MATLAB: Difference between predefined and custom exponential fit function

curve fittingMATLAB

Hello all, I'm trying to define a custom function for fitting some data, of the shape a+b*exp(c*x). But to test whether Im' doing this correctly, I first tried to compare fitting a simple dataset with a predefined expoinential "exp1", and the one that I'd define myself.
x = 1:100;
y = 3*exp(0.2*x); % some random exponential data
f1 = fit(x', y', 'exp1')
This gives the output of
General model Exp1:
f1(x) = a*exp(b*x)
Coefficients (with 95% confidence bounds):

a = 3 (3, 3)
b = 0.2 (0.2, 0.2)
which is correct.
Now, defining the same thing with fittype:
testexp = fittype('a*exp(b*x)', 'independent', 'x');
f2 = fit(x', y', testexp)
gives the output of
General model:
f2(x) = a*exp(b*x)
Coefficients (with 95% confidence bounds):
a = -3.317e-19 (-1.473e-17, 1.407e-17)
b = 0.9402 (0.5052, 1.375)
which is slightly insane.
Can you please tell me what am I doing wrong?
Kind regards, Marko

Best Answer

As described in the "Optimized Starting Points and Default Constraints" section of this documentation page, when you use the predefined exponential model it uses a heuristic to determine the starting point.

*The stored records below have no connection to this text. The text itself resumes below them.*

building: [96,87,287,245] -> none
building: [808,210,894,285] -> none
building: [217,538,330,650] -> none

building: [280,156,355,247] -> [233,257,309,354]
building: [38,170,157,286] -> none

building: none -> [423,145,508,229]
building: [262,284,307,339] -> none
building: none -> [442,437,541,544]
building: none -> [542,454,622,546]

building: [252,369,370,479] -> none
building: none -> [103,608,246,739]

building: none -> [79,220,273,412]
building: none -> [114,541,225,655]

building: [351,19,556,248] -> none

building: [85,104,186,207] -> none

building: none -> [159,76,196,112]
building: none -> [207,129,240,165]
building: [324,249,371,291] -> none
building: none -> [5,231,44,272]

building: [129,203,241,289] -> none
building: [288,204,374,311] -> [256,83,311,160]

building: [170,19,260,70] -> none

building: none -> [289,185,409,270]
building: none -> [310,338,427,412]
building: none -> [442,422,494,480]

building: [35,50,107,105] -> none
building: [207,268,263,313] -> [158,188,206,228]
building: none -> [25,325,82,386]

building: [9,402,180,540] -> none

When you use a custom nonlinear model, it uses a random starting point.
You can specify a starting point using the fitoptions function. Given that your model to fit includes exp(b*100) which for something as small as b = 0.5 is on the order of 5e21, I think the better a starting guess you can specify for the b coefficient the more likely it is that your fitting will succeed.